Caching the results of a factory method

In the code snippet below the function make_foo() returns either Bar or Baz depending on the value of its input. In the actual code the determination of the type and actual construction of the result include some long computations; the type stability is therefore not an issue. The results are then stored in a collection, and due to performance considerations I prefer to store the results in two separate arrays (Vector{Bar} and Vector{Baz}) rather than putting everything in a Vector{Union{Bar,Baz}}. In the same time, it is desirable to cache the position of the result in the collection as a function of input. In the code below this is achieved by storing the position in a dictionary with the values of type Tuple{DataType, Int}, where the first element always equals either Bar or Baz, and the second is the index in the corresponding array. However, I have an impression that this is not quite a julian way of doing things…

Is there a better approach to this problem?

module Scratch

struct Bar
    x::Int
end

struct Baz
    x::Int
end

const Foo=Union{Bar,Baz}

make_foo(x::Int)::Foo = (x%2==0) ? Bar(x) : Baz(x)

struct Data
    bar::Vector{Bar}
    baz::Vector{Baz}
    dic::Dict{Int,Tuple{DataType,Int}}
end

Data()=Data(Vector{Bar}(), Vector{Baz}(), Dict{Int,Tuple{DataType,Int}}())

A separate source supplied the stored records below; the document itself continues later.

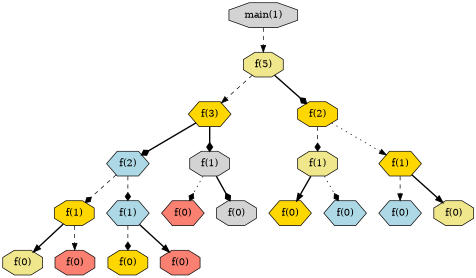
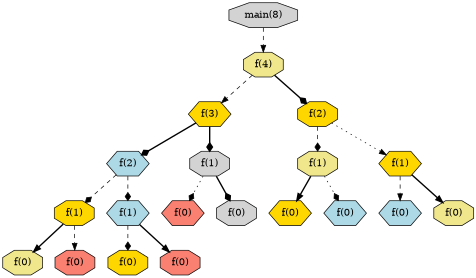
  digraph {
    rankdir=UD
    node [fillcolor=gold shape=octagon style=filled]
    edge [arrowhead=diamond style=dashed]
-   n1 [fillcolor=lightgrey label="main(1)"]
-   n2 [fillcolor=khaki label="f(5)"]
+   n1 [fillcolor=lightgrey label="main(8)"]
+   n2 [fillcolor=khaki label="f(4)"]
    n3 [label="f(3)" shape=hexagon]
    n4 [label="f(2)"]
    n5 [fillcolor=lightblue label="f(2)" shape=hexagon]
    n6 [fillcolor=lightgrey label="f(1)"]
    n7 [fillcolor=khaki label="f(1)"]
    n8 [label="f(1)" shape=hexagon]
    n9 [label="f(1)"]
    n10 [fillcolor=lightblue label="f(1)" shape=hexagon]
    n11 [fillcolor=salmon label="f(0)" shape=hexagon]
    n12 [fillcolor=lightgrey label="f(0)"]
    n13 [fillcolor=khaki label="f(0)"]
    n14 [fillcolor=salmon label="f(0)"]
    n15 [label="f(0)"]
    n16 [fillcolor=salmon label="f(0)"]
    n17 [label="f(0)" shape=hexagon]
    n18 [fillcolor=lightblue label="f(0)" shape=hexagon]
    n19 [fillcolor=lightblue label="f(0)" shape=hexagon]
    n20 [fillcolor=khaki label="f(0)"]
    n1 -> n2 [arrowhead=normal]
    n2 -> n3 [arrowhead=normal]
    n2 -> n4 [style=bold]
    n3 -> n5 [style=bold]
    n3 -> n6 [style=bold]
    n4 -> n7
    n4 -> n8 [arrowhead=normal style=dotted]
    n5 -> n9
    n5 -> n10
    n6 -> n11 [style=dotted]
    n6 -> n12 [style=bold]
    n7 -> n17 [arrowhead=normal style=bold]
    n7 -> n18 [style=dotted]
    n8 -> n19 [arrowhead=normal]
    n8 -> n20 [arrowhead=normal style=bold]
    n9 -> n13 [arrowhead=normal style=bold]
    n9 -> n14 [arrowhead=normal]
    n10 -> n15
    n10 -> n16 [arrowhead=normal style=bold]
  }
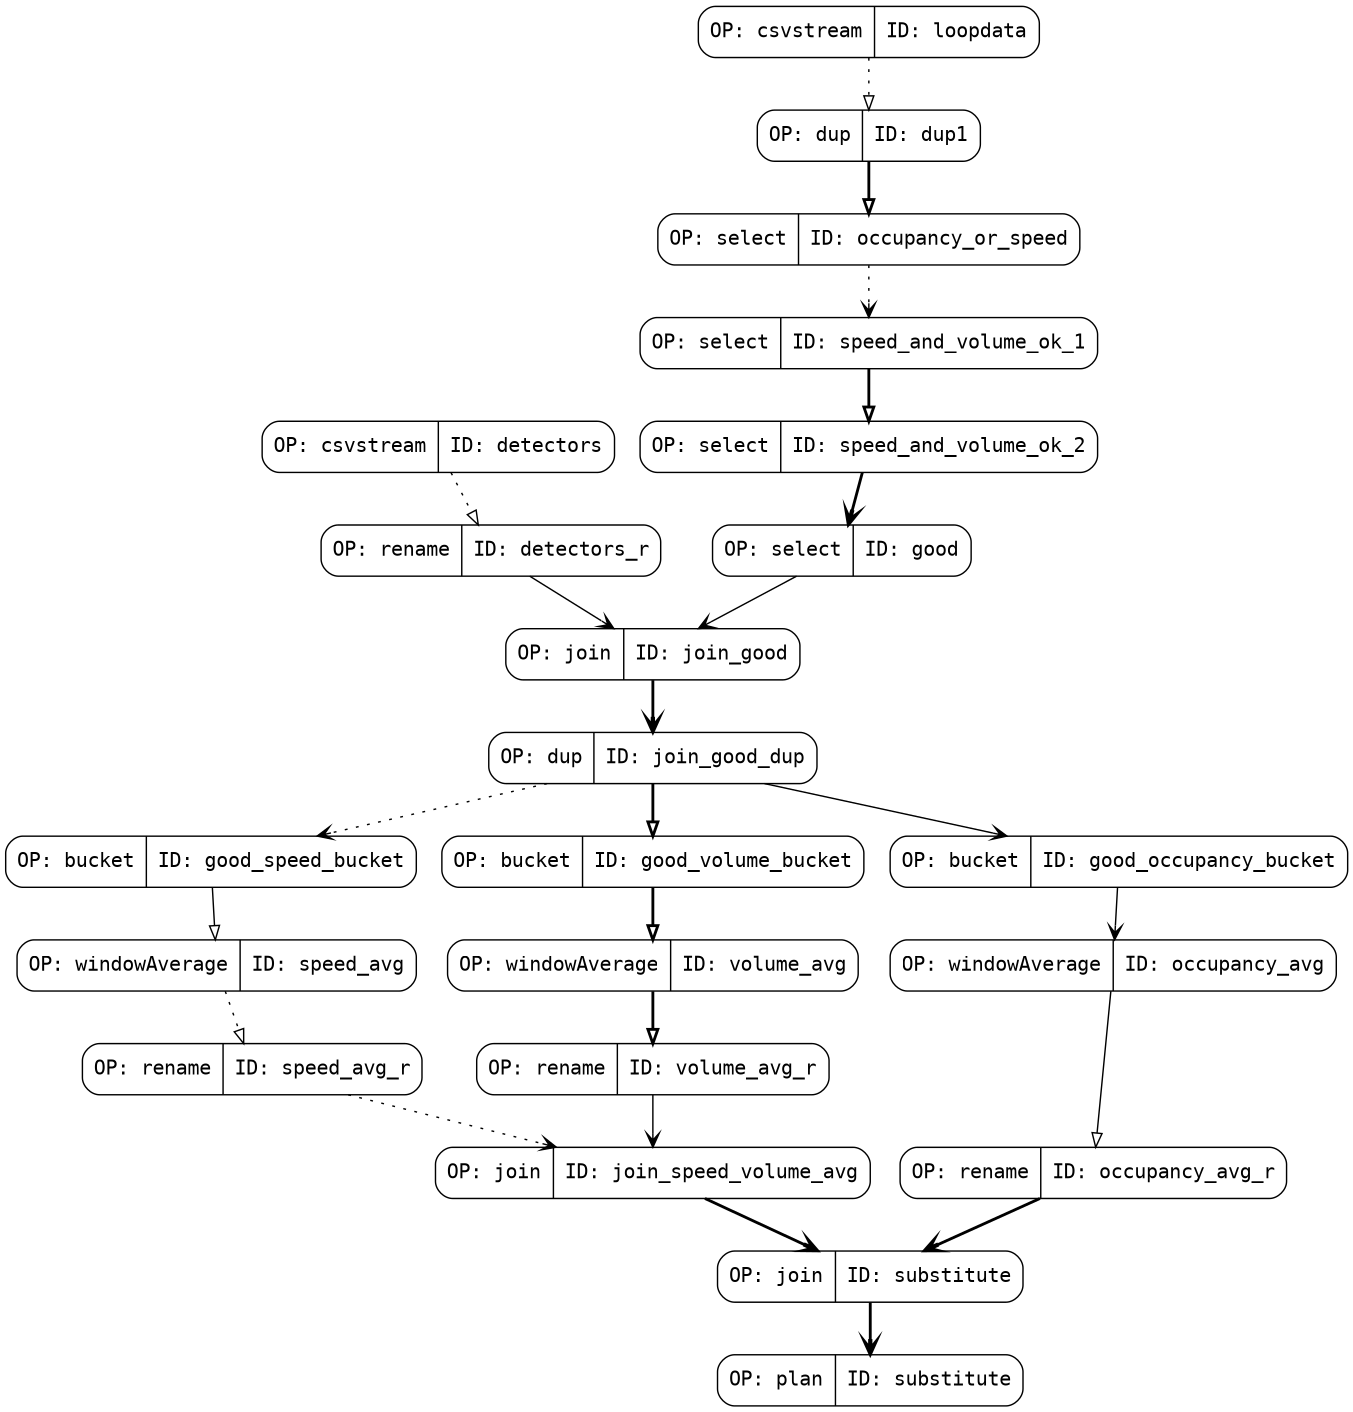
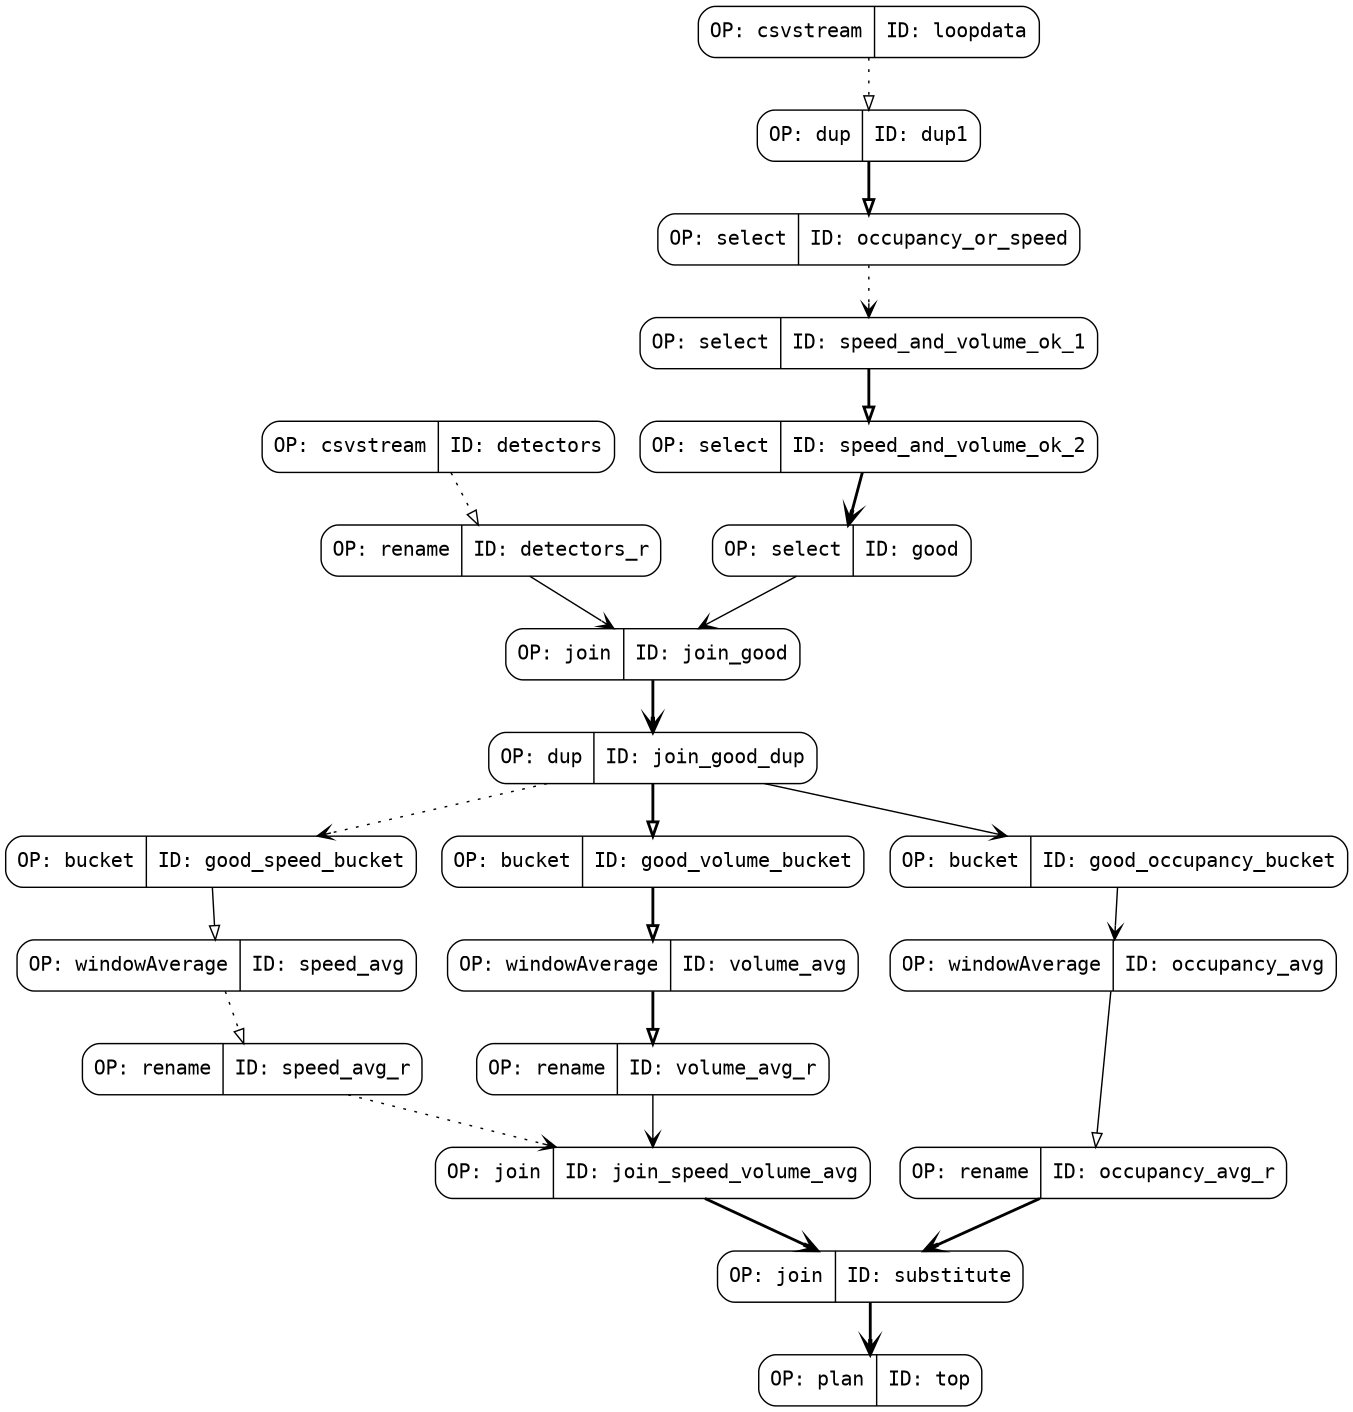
  digraph {
    rankdir=TB
    fontname="DejaVu Sans Mono"
    node [shape=record style=rounded fontname="DejaVu Sans Mono"]
    edge [style=bold arrowhead=vee fontname="DejaVu Sans Mono"]
-   n1 [label="OP: plan | {ID: substitute}"]
+   n1 [label="OP: plan | {ID: top}"]
    n2 [label="OP: csvstream | {ID: loopdata}"]
    n3 [label="OP: dup | {ID: dup1}"]
    n4 [label="OP: csvstream | {ID: detectors}"]
    n5 [label="OP: rename | {ID: detectors_r}"]
    n6 [label="OP: select | {ID: occupancy_or_speed}"]
    n7 [label="OP: join | {ID: join_good}"]
    n8 [label="OP: select | {ID: speed_and_volume_ok_1}"]
    n9 [label="OP: select | {ID: speed_and_volume_ok_2}"]
    n10 [label="OP: select | {ID: good}"]
    n11 [label="OP: dup | {ID: join_good_dup}"]
    n12 [label="OP: bucket | {ID: good_speed_bucket}"]
    n13 [label="OP: bucket | {ID: good_volume_bucket}"]
    n14 [label="OP: bucket | {ID: good_occupancy_bucket}"]
    n15 [label="OP: windowAverage | {ID: speed_avg}"]
    n16 [label="OP: windowAverage | {ID: volume_avg}"]
    n17 [label="OP: windowAverage | {ID: occupancy_avg}"]
    n18 [label="OP: rename | {ID: speed_avg_r}"]
    n19 [label="OP: rename | {ID: volume_avg_r}"]
    n20 [label="OP: rename | {ID: occupancy_avg_r}"]
    n21 [label="OP: join | {ID: join_speed_volume_avg}"]
    n22 [label="OP: join | {ID: substitute}"]
    n2 -> n3 [style=dotted arrowhead=onormal]
    n3 -> n6 [arrowhead=onormal]
    n4 -> n5 [style=dotted arrowhead=onormal]
    n5 -> n7 [style=solid]
    n6 -> n8 [style=dotted]
    n7 -> n11
    n8 -> n9 [arrowhead=onormal]
    n9 -> n10
    n10 -> n7 [style=solid]
    n11 -> n12 [style=dotted]
    n11 -> n13 [arrowhead=onormal]
    n11 -> n14 [style=solid]
    n12 -> n15 [style=solid arrowhead=onormal]
    n13 -> n16 [arrowhead=onormal]
    n14 -> n17 [style=solid]
    n15 -> n18 [style=dotted arrowhead=onormal]
    n16 -> n19 [arrowhead=onormal]
    n17 -> n20 [style=solid arrowhead=onormal]
    n18 -> n21 [style=dotted]
    n19 -> n21 [style=solid]
    n20 -> n22
    n21 -> n22
    n22 -> n1
  }
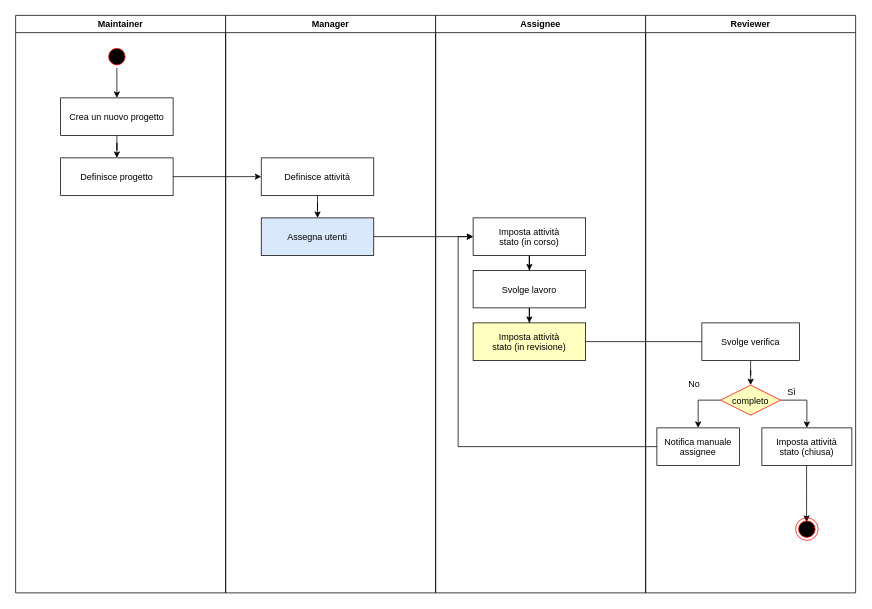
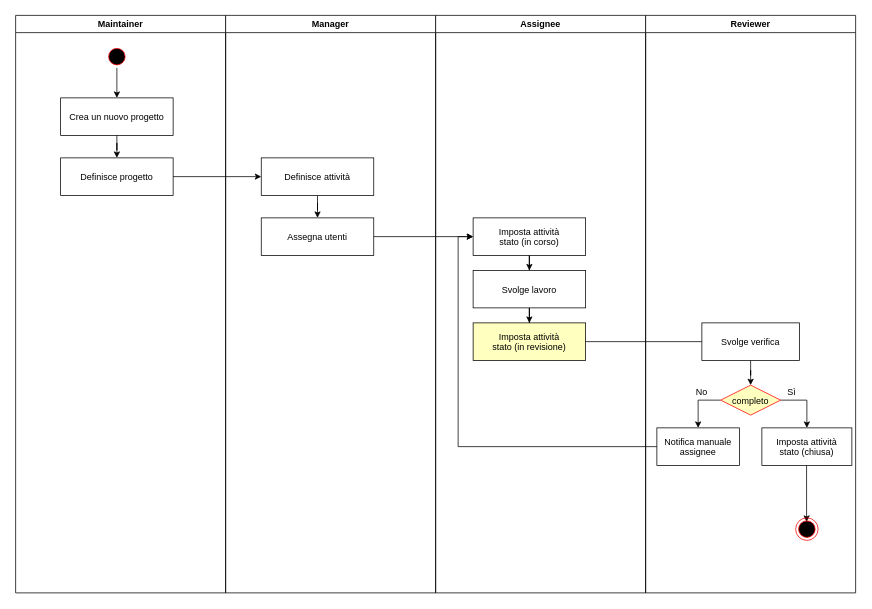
  <mxCell id="0" />
  <mxCell id="1" parent="0" />
  <mxCell id="2" value="Maintainer" style="swimlane;whiteSpace=wrap" parent="1" vertex="1"><mxGeometry x="20" y="20" width="280" height="770" as="geometry" /></mxCell>
  <mxCell id="3" style="edgeStyle=orthogonalEdgeStyle;rounded=0;orthogonalLoop=1;jettySize=auto;html=1;exitX=0.5;exitY=1;exitDx=0;exitDy=0;entryX=0.5;entryY=0;entryDx=0;entryDy=0;" edge="1" parent="2" source="4" target="5"><mxGeometry relative="1" as="geometry" /></mxCell>
  <mxCell id="4" value="" style="ellipse;shape=startState;fillColor=#000000;strokeColor=#ff0000;" parent="2" vertex="1"><mxGeometry x="120" y="40" width="30" height="30" as="geometry" /></mxCell>
  <mxCell id="5" value="Crea un nuovo progetto" style="" parent="2" vertex="1"><mxGeometry x="60" y="110" width="150" height="50" as="geometry" /></mxCell>
  <mxCell id="6" value="Definisce progetto" style="" vertex="1" parent="2"><mxGeometry x="60" y="190" width="150" height="50" as="geometry" /></mxCell>
  <mxCell id="7" style="edgeStyle=orthogonalEdgeStyle;rounded=0;orthogonalLoop=1;jettySize=auto;html=1;entryX=0.5;entryY=0;entryDx=0;entryDy=0;" edge="1" parent="2" source="5" target="6"><mxGeometry relative="1" as="geometry" /></mxCell>
  <mxCell id="8" value="Manager" style="swimlane;whiteSpace=wrap;startSize=23;" parent="1" vertex="1"><mxGeometry x="300" y="20" width="280" height="770" as="geometry" /></mxCell>
  <mxCell id="9" style="edgeStyle=orthogonalEdgeStyle;rounded=0;orthogonalLoop=1;jettySize=auto;html=1;entryX=0.5;entryY=0;entryDx=0;entryDy=0;" edge="1" parent="8" source="10" target="11"><mxGeometry relative="1" as="geometry" /></mxCell>
  <mxCell id="10" value="Definisce attività" style="" vertex="1" parent="8"><mxGeometry x="47.5" y="190" width="150" height="50" as="geometry" /></mxCell>
- <mxCell id="11" value="Assegna utenti" style="fillColor=#dae8fc;" vertex="1" parent="8"><mxGeometry x="47.5" y="270" width="150" height="50" as="geometry" /></mxCell>
+ <mxCell id="11" value="Assegna utenti" style="" vertex="1" parent="8"><mxGeometry x="47.5" y="270" width="150" height="50" as="geometry" /></mxCell>
  <mxCell id="12" value="Assignee" style="swimlane;whiteSpace=wrap" parent="1" vertex="1"><mxGeometry x="580" y="20" width="280" height="770" as="geometry" /></mxCell>
  <mxCell id="13" style="edgeStyle=orthogonalEdgeStyle;rounded=0;orthogonalLoop=1;jettySize=auto;html=1;entryX=0.5;entryY=0;entryDx=0;entryDy=0;" edge="1" parent="12" source="14" target="17"><mxGeometry relative="1" as="geometry" /></mxCell>
  <mxCell id="14" value="Imposta attività&#10;stato (in corso)" style="" vertex="1" parent="12"><mxGeometry x="50" y="270" width="150" height="50" as="geometry" /></mxCell>
  <mxCell id="15" value="Imposta attività&#10;stato (in revisione)" style="fillColor=#ffffc0;" vertex="1" parent="12"><mxGeometry x="50" y="410" width="150" height="50" as="geometry" /></mxCell>
  <mxCell id="16" style="edgeStyle=orthogonalEdgeStyle;rounded=0;orthogonalLoop=1;jettySize=auto;html=1;entryX=0.5;entryY=0;entryDx=0;entryDy=0;" edge="1" parent="12" source="17" target="15"><mxGeometry relative="1" as="geometry" /></mxCell>
  <mxCell id="17" value="Svolge lavoro" style="" vertex="1" parent="12"><mxGeometry x="50" y="340" width="150" height="50" as="geometry" /></mxCell>
  <mxCell id="18" value="Reviewer" style="swimlane;whiteSpace=wrap" vertex="1" parent="1"><mxGeometry x="860" y="20" width="280" height="770" as="geometry" /></mxCell>
  <mxCell id="19" style="edgeStyle=orthogonalEdgeStyle;rounded=0;orthogonalLoop=1;jettySize=auto;html=1;entryX=0.5;entryY=0;entryDx=0;entryDy=0;" edge="1" parent="18" source="20" target="23"><mxGeometry relative="1" as="geometry" /></mxCell>
  <mxCell id="20" value="Svolge verifica" style="" vertex="1" parent="18"><mxGeometry x="75" y="410" width="130" height="50" as="geometry" /></mxCell>
  <mxCell id="21" style="edgeStyle=orthogonalEdgeStyle;rounded=0;orthogonalLoop=1;jettySize=auto;html=1;entryX=0.5;entryY=0;entryDx=0;entryDy=0;exitX=0;exitY=0.5;exitDx=0;exitDy=0;" edge="1" parent="18" source="23" target="24"><mxGeometry relative="1" as="geometry"><mxPoint x="70" y="550" as="targetPoint" /><Array as="points"><mxPoint x="70" y="513" /></Array></mxGeometry></mxCell>
  <mxCell id="22" style="edgeStyle=orthogonalEdgeStyle;rounded=0;orthogonalLoop=1;jettySize=auto;html=1;entryX=0.5;entryY=0;entryDx=0;entryDy=0;exitX=1;exitY=0.5;exitDx=0;exitDy=0;" edge="1" parent="18" source="23" target="26"><mxGeometry relative="1" as="geometry"><mxPoint x="215" y="550" as="targetPoint" /><Array as="points"><mxPoint x="215" y="513" /></Array></mxGeometry></mxCell>
  <mxCell id="23" value="completo" style="rhombus;fillColor=#ffffc0;strokeColor=#ff0000;" parent="18" vertex="1"><mxGeometry x="100" y="493" width="80" height="40" as="geometry" /></mxCell>
  <mxCell id="24" value="Notifica manuale&#10;assignee" style="" vertex="1" parent="18"><mxGeometry x="15" y="550" width="110" height="50" as="geometry" /></mxCell>
  <mxCell id="25" style="edgeStyle=orthogonalEdgeStyle;rounded=0;orthogonalLoop=1;jettySize=auto;html=1;entryX=0.487;entryY=0.175;entryDx=0;entryDy=0;exitX=0.5;exitY=1;exitDx=0;exitDy=0;entryPerimeter=0;" edge="1" parent="18" source="26" target="27"><mxGeometry relative="1" as="geometry"><mxPoint x="215" y="600" as="sourcePoint" /><Array as="points"><mxPoint x="215" y="675" /></Array></mxGeometry></mxCell>
  <mxCell id="26" value="Imposta attività&#10;stato (chiusa)" style="" vertex="1" parent="18"><mxGeometry x="155" y="550" width="120" height="50" as="geometry" /></mxCell>
  <mxCell id="27" value="" style="ellipse;shape=endState;fillColor=#000000;strokeColor=#ff0000" parent="18" vertex="1"><mxGeometry x="200" y="670" width="30" height="30" as="geometry" /></mxCell>
- <mxCell id="28" value="No" style="text;html=1;align=center;verticalAlign=middle;whiteSpace=wrap;rounded=0;" vertex="1" parent="18"><mxGeometry x="50" y="483" width="30" height="17" as="geometry" /></mxCell>
+ <mxCell id="28" value="No" style="text;html=1;align=center;verticalAlign=middle;whiteSpace=wrap;rounded=0;" vertex="1" parent="18"><mxGeometry x="60" y="493" width="30" height="17" as="geometry" /></mxCell>
  <mxCell id="29" value="Sì" style="text;html=1;align=center;verticalAlign=middle;whiteSpace=wrap;rounded=0;" vertex="1" parent="18"><mxGeometry x="180" y="493" width="30" height="17" as="geometry" /></mxCell>
  <mxCell id="30" style="edgeStyle=orthogonalEdgeStyle;rounded=0;orthogonalLoop=1;jettySize=auto;html=1;entryX=0;entryY=0.5;entryDx=0;entryDy=0;" edge="1" parent="1" source="6" target="10"><mxGeometry relative="1" as="geometry" /></mxCell>
  <mxCell id="31" style="edgeStyle=orthogonalEdgeStyle;rounded=0;orthogonalLoop=1;jettySize=auto;html=1;entryX=0;entryY=0.5;entryDx=0;entryDy=0;" edge="1" parent="1" source="11" target="14"><mxGeometry relative="1" as="geometry" /></mxCell>
  <mxCell id="32" style="edgeStyle=orthogonalEdgeStyle;rounded=0;orthogonalLoop=1;jettySize=auto;html=1;entryX=0;entryY=0.5;entryDx=0;entryDy=0;endArrow=none;" edge="1" parent="1" source="15" target="20"><mxGeometry relative="1" as="geometry" /></mxCell>
  <mxCell id="33" style="edgeStyle=orthogonalEdgeStyle;rounded=0;orthogonalLoop=1;jettySize=auto;html=1;entryX=0;entryY=0.5;entryDx=0;entryDy=0;" edge="1" parent="1" source="24" target="14"><mxGeometry relative="1" as="geometry"><Array as="points"><mxPoint x="610" y="595" /><mxPoint x="610" y="315" /></Array></mxGeometry></mxCell>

function _add!(d::Data, b::Bar)
    push!(d.bar, b)
    length(d.bar)
end

function _add!(d::Data, b::Baz)
    push!(d.baz, b)
    length(d.baz)
end

function add!(d::Data, f::Foo)
    haskey(d.dic, f.x) && throw(DomainError("Duplicate data"))
    n=_add!(d,f)
    d.dic[f.x]=(typeof(f),n)
end

function main()
    d=Data()
    for i=1:10
        add!(d, make_foo(i))
    end
    d
end

end

This seems like a pretty complicated way of essentially doing the same things that a Vector{Union{Bar, Baz}} would do. Do you have a particular use case or benchmark where the union vector doesn’t perform well enough? It’s easier to reason about performance issues with a measurable target.

1 Like

Well, benchmarks are not ready yet. Note, however, that neither the calls of the factory nor accessing the cache are meant to be performed frequently; however, the stored data are accessed in a rather tight loop - this is the main reason to store Bar’s and Baz’s separately.

I should probably try a heterogenous array though. Finally, “premature optimization is the root of all evil”.

If your hot loop consists of iterating over all of the elements of both types, then this might be an excellent use case for https://github.com/tkoolen/TypeSortedCollections.jl . But yes, I would definitely suggest choosing the simplest solution until you have a benchmark that indicates a need for change.

3 Likes

Yes, it seems that TypeSortedCollections.jl is exactly what is needed. Thank you for this information!